When it comes to lubrication analysis, the main data sources should include:

There are many different strategies to perform a root cause analysis, but they all share some similarities. With the same end-goal of determining what happened and how to avoid it from happening again, there has been the use of many methods, including the five whys, fishbone diagrams, fault tree analysis, scatter plot analysis, to name a few.

The Phases of Proper Failure Analysis

All these tools are valuable in helping to utilize the failure-analysis method that makes the most sense for your facility or organization. To simplify, here are five main phases I recommend should be followed:

1. Data Collection – This includes fact-finding, interviewing witnesses of the event, and determining if there were other sequential events that may have occurred with the failure. During the data-collection phase, it is important that evidence is preserved as much as possible. This includes documenting final running conditions, taking photographs of the equipment and components, and securing data samples much like the data mentioned above. Diligence is the key to avoid incurring any impact to the integrity of the data gathered during this step.

2. Assessment – During the assessment phase, the analytical methods such as the five whys may be employed. The overall goal of this step is to analyze the data and determine if it reveals the root cause of the failure. Oftentimes, root causes get grouped into one of many of the following categories including:

a. Equipment/Material Problems

b. Design Problems

c. Procedural Problems

d. Human Error

e. Training Deficiency

f. Management Problems

While this is not an exhaustive list, a single failure may have multiple reasons that caused it to get to a catastrophic case. For instance, the bearing wasn’t lubricated properly because the scheduled PM frequency was too long. Some technicians may just chalk this up to a lubrication issue and not look at the other aspects of what all was occurring.

3. Corrective Action – This represents the plan of remediation to fix the issue and stop it from occurring again.
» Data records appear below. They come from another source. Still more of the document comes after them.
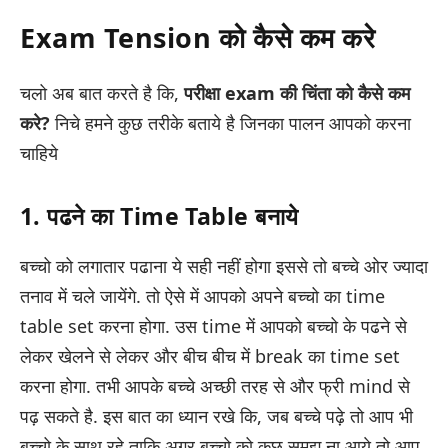
Exam Tension को कैसे कम करे
चलो अब बात करते है कि,
परीक्षा exam की चिंता को कैसे कम
करे?
निचे हमने कुछ तरीके बताये है जिनका पालन आपको करना
चाहिये
1. पढने का Time Table बनाये
बच्चो को लगातार पढाना ये सही नहीं होगा इससे तो बच्चे ओर ज्यादा
तनाव में चले जायेंगे. तो ऐसे में आपको अपने बच्चो का time
table set करना होगा. उस time में आपको बच्चो के पढने से
लेकर खेलने से लेकर और बीच बीच में break का time set
करना होगा. तभी आपके बच्चे अच्छी तरह से और फ्री mind से
पढ़ सकते है. इस बात का ध्यान रखे कि, जब बच्चे पढ़े तो आप भी
बच्चो के साथ रहे ताकि अगर बच्चो को कुछ समझ ना आये तो आप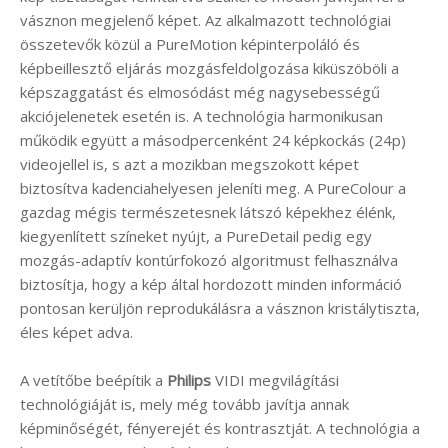
vásznon megjelenő képet. Az alkalmazott technológiai
összetevők közül a PureMotion képinterpoláló és
képbeillesztő eljárás mozgásfeldolgozása kiküszöböli a
képszaggatást és elmosódást még nagysebességű
akciójelenetek esetén is. A technológia harmonikusan
működik együtt a másodpercenként 24 képkockás (24p)
videojellel is, s azt a mozikban megszokott képet
biztosítva kadenciahelyesen jeleníti meg. A PureColour a
gazdag mégis természetesnek látszó képekhez élénk,
kiegyenlített színeket nyújt, a PureDetail pedig egy
mozgás-adaptív kontúrfokozó algoritmust felhasználva
biztosítja, hogy a kép által hordozott minden információ
pontosan kerüljön reprodukálásra a vásznon kristálytiszta,
éles képet adva.
A vetítőbe beépítik a
Philips
VIDI megvilágítási
technológiáját is, mely még tovább javítja annak
képminőségét, fényerejét és kontrasztját. A technológia a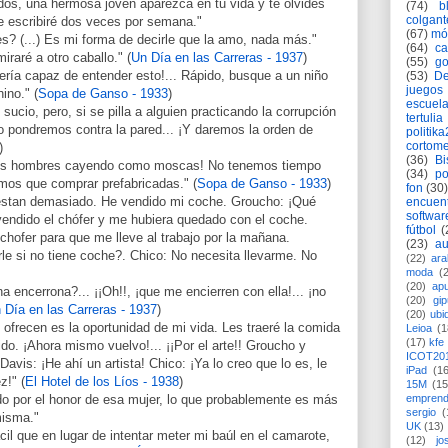
os, una hermosa joven aparezca en tu vida y te olvides
(74)
b
colgant
e escribiré dos veces por semana."
(67)
mó
es? (...) Es mi forma de decirle que la amo, nada más."
(64)
c
raré a otro caballo." (
Un Día en las Carreras - 1937
)
(55)
go
ería capaz de entender esto!... Rápido, busque a un niño
(53)
De
juegos
ino." (
Sopa de Ganso - 1933
)
escuela
o sucio, pero, si se pilla a alguien practicando la corrupción
tertulia
lo pondremos contra la pared... ¡Y daremos la orden de
politik
cortome
)
(36)
Bi
stros hombres cayendo como moscas! No tenemos tiempo
(34)
po
emos que comprar prefabricadas." (
Sopa de Ganso - 1933
)
fon
(30)
estan demasiado. He vendido mi coche. Groucho: ¡Qué
encuen
softwar
 vendido el chófer y me hubiera quedado con el coche.
fútbol
(
chofer para que me lleve al trabajo por la mañana.
(23)
au
le si no tiene coche?. Chico: No necesita llevarme. No
(22)
ara
moda
(
(20)
apu
 encerrona?... ¡¡Oh!!, ¡que me encierren con ella!... ¡no
(20)
gi
 Día en las Carreras - 1937
)
(20)
ubi
ofrecen es la oportunidad de mi vida. Les traeré la comida
Leioa
(1
(17)
kfe
do. ¡Ahora mismo vuelvo!... ¡¡Por el arte!! Groucho y
ICOT20
avis: ¡He ahí un artista! Chico: ¡Ya lo creo que lo es, le
iPad
(1
z!" (
El Hotel de los Líos - 1938
)
15M
(15
emprend
o por el honor de esa mujer, lo que probablemente es más
sergio
(
misma."
UK
(13)
il que en lugar de intentar meter mi baúl en el camarote,
(12)
jo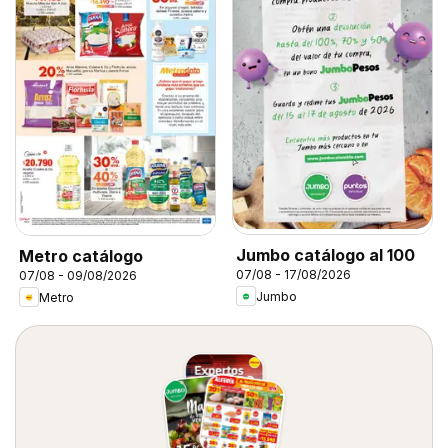
Jumbo catálogo al 100
Metro catálogo
07/08 - 17/08/2026
07/08 - 09/08/2026
Jumbo
Metro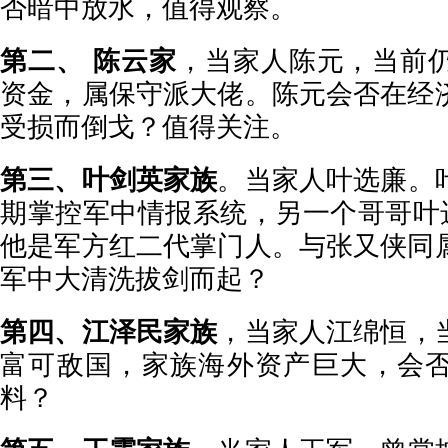
否暗中放水，值得观察。
第二、 陈云家
，当家人陈元，当前
资金，属保守派大佬。陈元会否在经
受损而倒戈？值得关注。
第三、叶剑英家族
。当家人叶选廉。
期掌控军中情报系统，另一个哥哥叶选
他是军方红二代掌门人。与张又侠同
军中大清洗拔剑而起？
第四、江泽民家族
，当家人江绵恒，
富可敌国，家族海外资产巨大，会
料？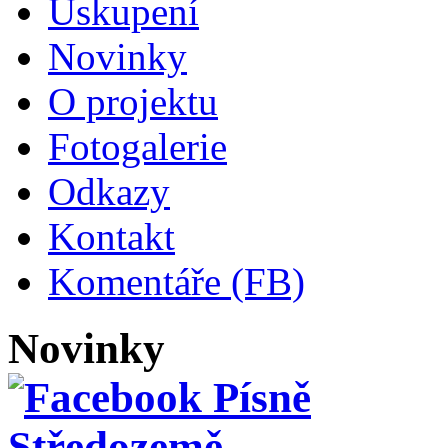
Uskupení
Novinky
O projektu
Fotogalerie
Odkazy
Kontakt
Komentáře (FB)
Novinky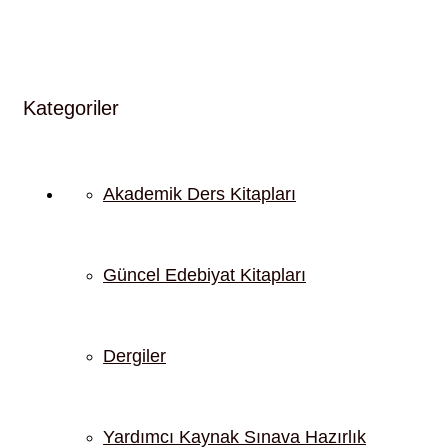
Kategoriler
Akademik Ders Kitapları
Güncel Edebiyat Kitapları
Dergiler
Yardımcı Kaynak Sınava Hazırlık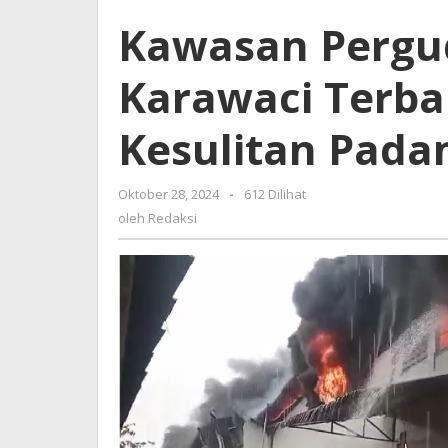
Indo
Kawasan Pergu
Raya
Karawaci
Karawaci Terb
Terbakar,
Damkar
Kesulitan
Kesulitan Pada
Padamkan
Api
Oktober 28, 2024
oleh
-
612 Dilihat
Redaksi
oleh
Redaksi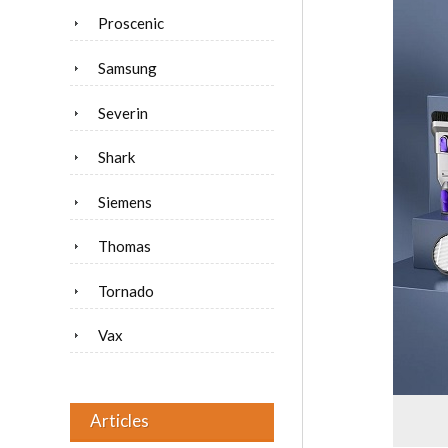
Proscenic
Samsung
Severin
Shark
Siemens
Thomas
Tornado
Vax
Articles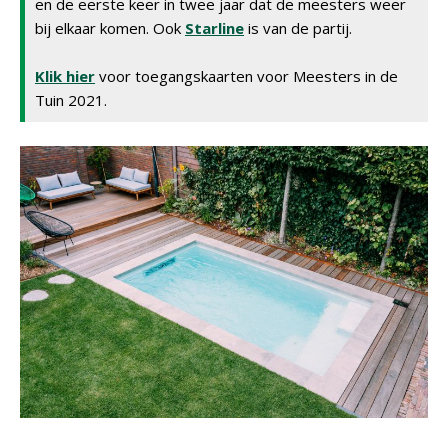
en de eerste keer in twee jaar dat de meesters weer
bij elkaar komen. Ook
Starline
is van de partij.
Klik hier
voor toegangskaarten voor Meesters in de
Tuin 2021.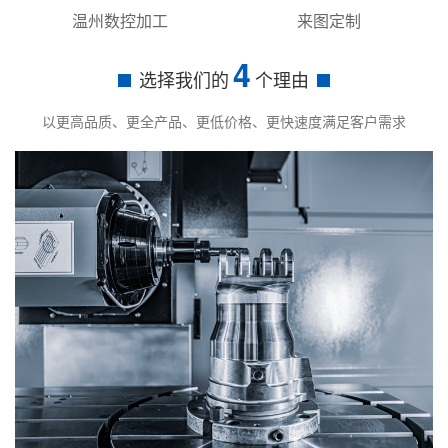
温州数控加工
来图定制
4
选择我们的
个理由
以更高品质、更全产品、更低价格、更快速度满足客户需求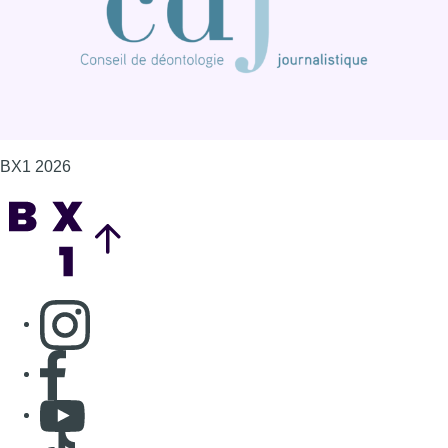
BX1 2026
Back to top
Consulter page Instagram
Consulter page Facebook
Consulter Youtube
Consulter TikTok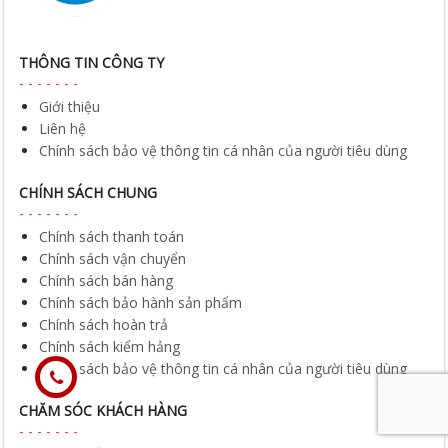
THÔNG TIN CÔNG TY
Giới thiệu
Liên hệ
Chính sách bảo vệ thông tin cá nhân của người tiêu dùng
CHÍNH SÁCH CHUNG
Chính sách thanh toán
Chính sách vận chuyển
Chính sách bán hàng
Chính sách bảo hành sản phẩm
Chính sách hoàn trả
Chính sách kiểm hảng
Chính sách bảo vệ thông tin cá nhân của người tiêu dùng
CHĂM SÓC KHÁCH HÀNG
Hướng dẫn mua hàng
Chính sách bảo vệ thông tin cá nhân của người tiêu dùng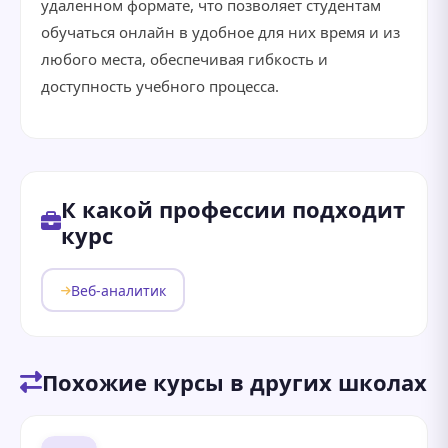
удаленном формате, что позволяет студентам
обучаться онлайн в удобное для них время и из
любого места, обеспечивая гибкость и
доступность учебного процесса.
К какой профессии подходит
курс
Веб-аналитик
Похожие курсы в других школах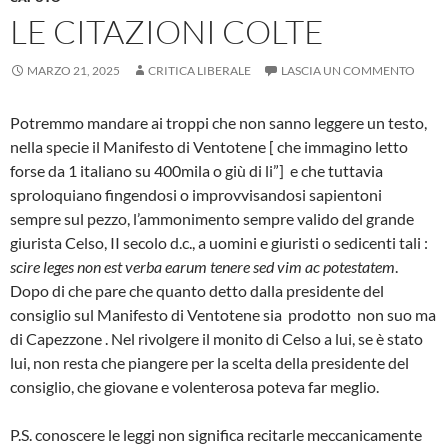
LE CITAZIONI COLTE
MARZO 21, 2025
CRITICA LIBERALE
LASCIA UN COMMENTO
Potremmo mandare ai troppi che non sanno leggere un testo,
nella specie il Manifesto di Ventotene [ che immagino letto
forse da 1 italiano su 400mila o giù di li”] e che tuttavia
sproloquiano fingendosi o improvvisandosi sapientoni
sempre sul pezzo, l’ammonimento sempre valido del grande
giurista Celso, II secolo d.c., a uomini e giuristi o sedicenti tali :
scire leges non est verba earum tenere sed vim ac potestatem
.
Dopo di che pare che quanto detto dalla presidente del
consiglio sul Manifesto di Ventotene sia prodotto non suo ma
di Capezzone . Nel rivolgere il monito di Celso a lui, se è stato
lui, non resta che piangere per la scelta della presidente del
consiglio, che giovane e volenterosa poteva far meglio.
P.S. conoscere le leggi non significa recitarle meccanicamente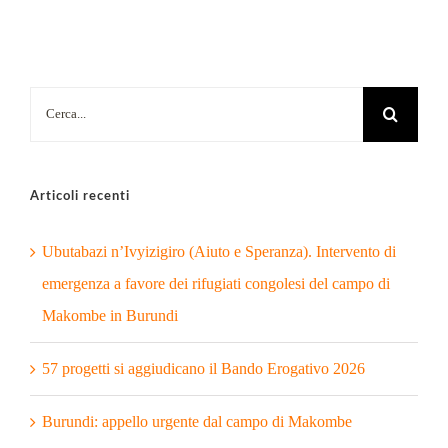
Cerca
per:
Articoli recenti
Ubutabazi n’Ivyizigiro (Aiuto e Speranza). Intervento di
emergenza a favore dei rifugiati congolesi del campo di
Makombe in Burundi
57 progetti si aggiudicano il Bando Erogativo 2026
Burundi: appello urgente dal campo di Makombe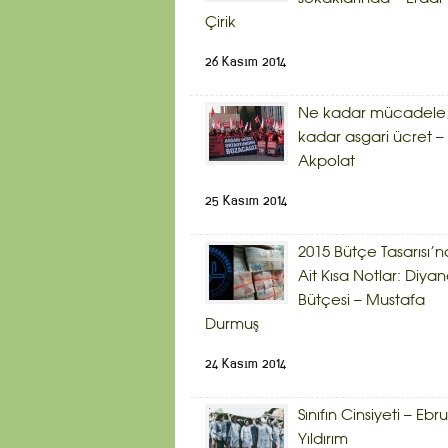
Çirik
26 Kasım 2014
Ne kadar mücadele,
kadar asgari ücret – 
Akpolat
25 Kasım 2014
2015 Bütçe Tasarısı’n
Ait Kısa Notlar: Diyan
Bütçesi – Mustafa
Durmuş
24 Kasım 2014
Sınıfın Cinsiyeti – Ebru
Yıldırım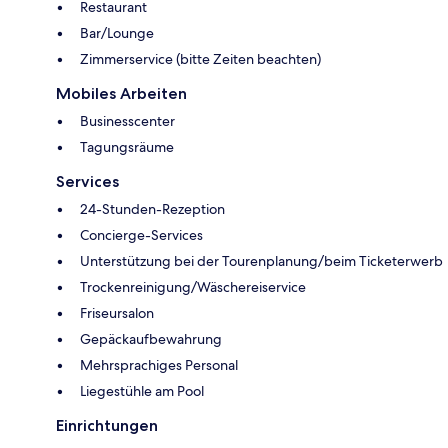
Restaurant
Bar/Lounge
Zimmerservice (bitte Zeiten beachten)
Mobiles Arbeiten
Businesscenter
Tagungsräume
Services
24-Stunden-Rezeption
Concierge-Services
Unterstützung bei der Tourenplanung/beim Ticketerwerb
Trockenreinigung/Wäschereiservice
Friseursalon
Gepäckaufbewahrung
Mehrsprachiges Personal
Liegestühle am Pool
Einrichtungen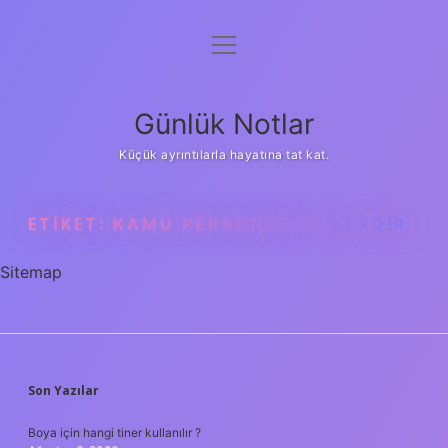
menüyü
Anasayfa
aç
Gizlilik Politikası
Günlük Notlar
Yasal Uyarı
Küçük ayrıntılarla hayatına tat kat.
Hakkımızda
ETIKET:
KAMU PERSONELI NELERDIR
Sitemap
SIDEBAR
Son Yazılar
Boya için hangi tiner kullanılır ?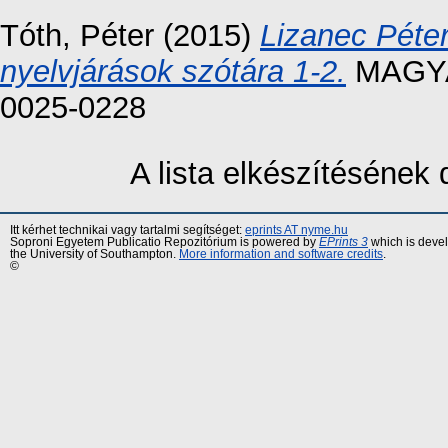
Tóth, Péter
(2015)
Lizanec Péter
nyelvjárások szótára 1-2.
MAGYAR
0025-0228
A lista elkészítéséne
Itt kérhet technikai vagy tartalmi segítséget:
eprints AT nyme.hu
Soproni Egyetem Publicatio Repozitórium is powered by
EPrints 3
which is deve
the University of Southampton.
More information and software credits
.
©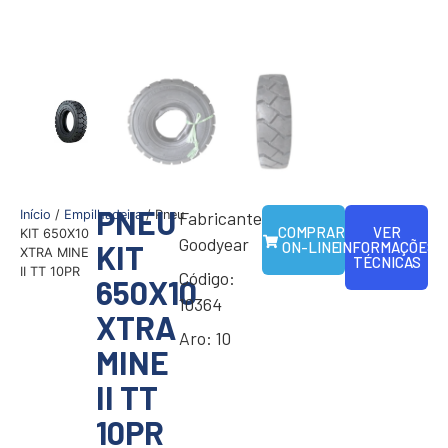
PNEU
Início
/
Empilhadeira
/ Pneu
Fabricante:
COMPRAR
VER
KIT 650X10
Goodyear
KIT
ON-LINE
INFORMAÇÕES
XTRA MINE
TÉCNICAS
II TT 10PR
Código:
650X10
10364
XTRA
Aro: 10
MINE
II TT
10PR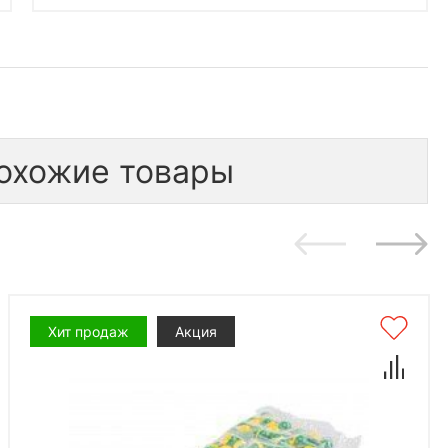
охожие товары
Хит продаж
Акция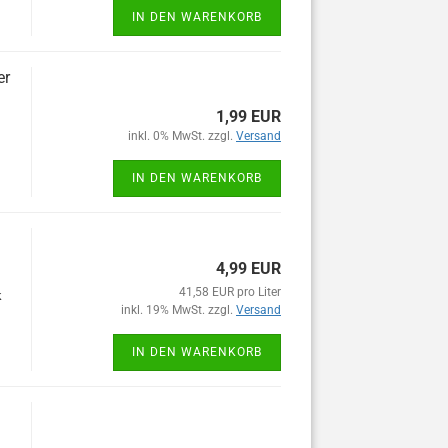
IN DEN WARENKORB
er
1,99 EUR
inkl. 0% MwSt. zzgl.
Versand
IN DEN WARENKORB
4,99 EUR
41,58 EUR pro Liter
k
inkl. 19% MwSt. zzgl.
Versand
IN DEN WARENKORB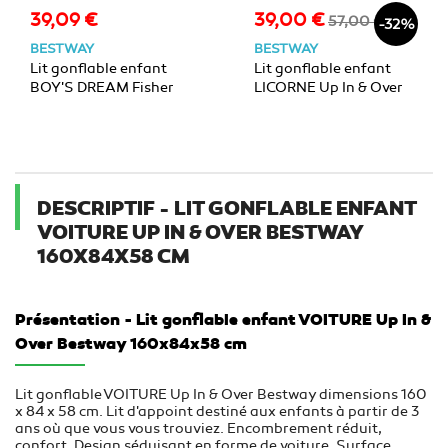
39,09 €
39,00 €
Prix
Prix
Prix
57,00 €
-32%
de
BESTWAY
BESTWAY
base
Lit gonflable enfant
Lit gonflable enfant
BOY'S DREAM Fisher
LICORNE Up In & Over
Price Bestway avec
Bestway
lumières projetées
196x104x84cm
DESCRIPTIF - LIT GONFLABLE ENFANT
VOITURE UP IN & OVER BESTWAY
160X84X58 CM
Présentation - Lit gonflable enfant VOITURE Up In &
Over Bestway 160x84x58 cm
Lit gonflable VOITURE Up In & Over Bestway dimensions 160
x 84 x 58 cm. Lit d'appoint destiné aux enfants à partir de 3
ans où que vous vous trouviez. Encombrement réduit,
confort. Design séduisant en forme de voiture. Surface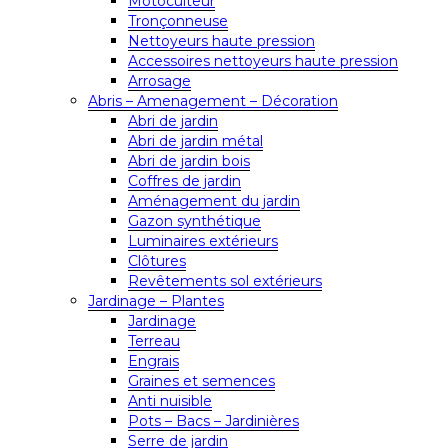
Motoculteur
Tronçonneuse
Nettoyeurs haute pression
Accessoires nettoyeurs haute pression
Arrosage
Abris – Amenagement – Décoration
Abri de jardin
Abri de jardin métal
Abri de jardin bois
Coffres de jardin
Aménagement du jardin
Gazon synthétique
Luminaires extérieurs
Clôtures
Revêtements sol extérieurs
Jardinage – Plantes
Jardinage
Terreau
Engrais
Graines et semences
Anti nuisible
Pots – Bacs – Jardinières
Serre de jardin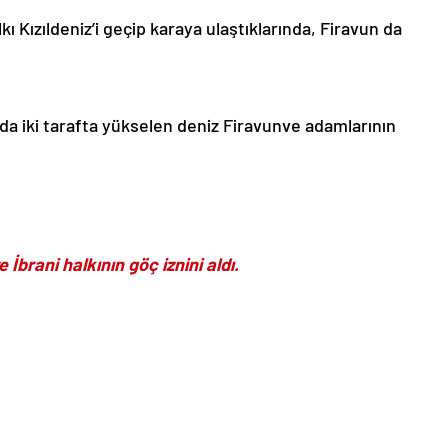
ı Kızıldeniz’i geçip karaya ulaştıklarında, Firavun da
da iki tarafta yükselen deniz Firavunve adamlarının
 İbrani halkının göç iznini aldı.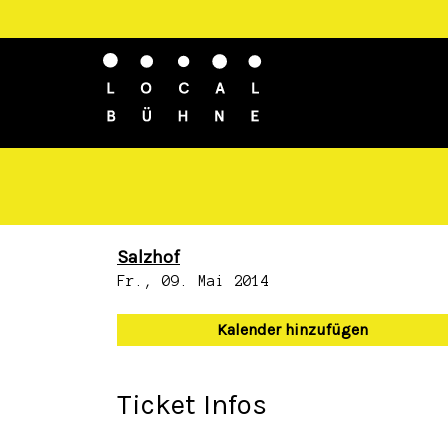
Salzhof
Fr., 09. Mai 2014
Kalender hinzufügen
Ticket Infos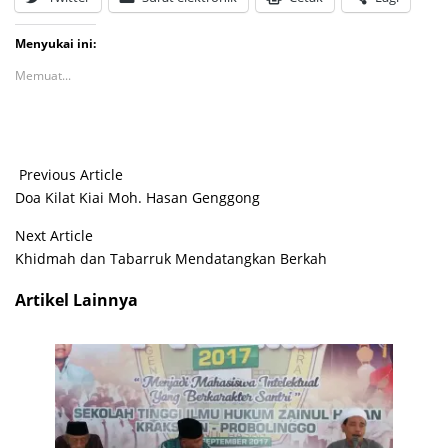
Menyukai ini:
Memuat...
Previous Article
Doa Kilat Kiai Moh. Hasan Genggong
Next Article
Khidmah dan Tabarruk Mendatangkan Berkah
Artikel Lainnya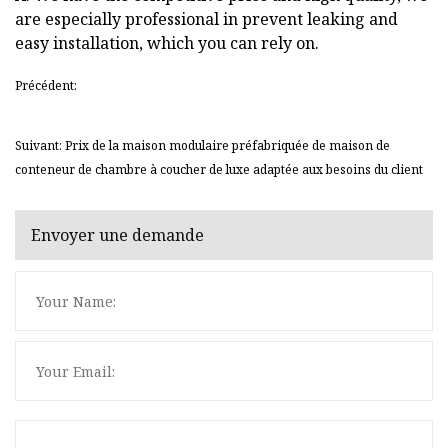
are especially professional in prevent leaking and
easy installation, which you can rely on.
Précédent:
Suivant: Prix ​​​​de la maison modulaire préfabriquée de maison de
conteneur de chambre à coucher de luxe adaptée aux besoins du client
Envoyer une demande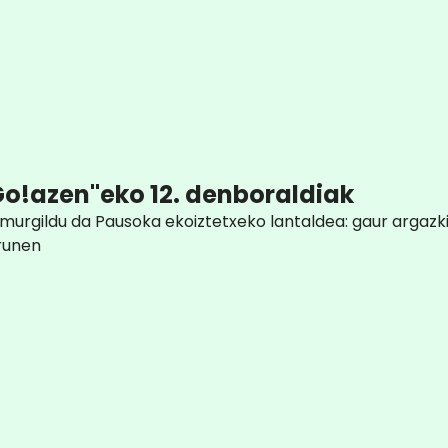
"Go!azen"eko 12. denboraldiak
murgildu da Pausoka ekoiztetxeko lantaldea: gaur argazki
Irunen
Oftentimes, this plan will involve various departments such as maintenance, reliability, engineering, and operations.  Depending on the complexity of the corrective action, a complete redesign/rebuild of the equipment or environment that houses the equipment may be the most prudent. These cases are rare but do occur.

4. Inform – The actions to prevent reoccurrence must be reported to the parties that will be responsible for implementing them. It is also a good practice to share the information with the departments that have an impact on the future operation of the asset. Sometimes, this may involve planners when a PM or BOM needs to be updated to reflect the changes stemming from this process.

5. Follow-up – As with any process a verification step is often employed to ensure that the corrective action plan was put into place. This may also include more detailed analysis moving forward such as increasing the rate of lubricant sampling, inspections, and testing of the equipment.

There are different types of failures that may require more significant analysis. For instance, a single-point failure that occurs when a single component fails might be solved in a matter of minutes and not require a regimented RCA process. Multi-point or sequential failures can be more difficult to determine the true root cause, and as such, require more focus and investigation to get to the real culprit.

Understanding when and where to deploy your RCA process can be based on many criteria. Usually, RCAs are reserved for those failures that are serious, complex, and repeating. If this isn’t the case, a simplified model of RCA can be used effectively without tremendous risk to the organization.

Don’t get discouraged if the process is hard or if the root cause is elusive. Be diligent and stick with it. Over time, you’ll find you’ve become adept at solving the tricky case of machine failure.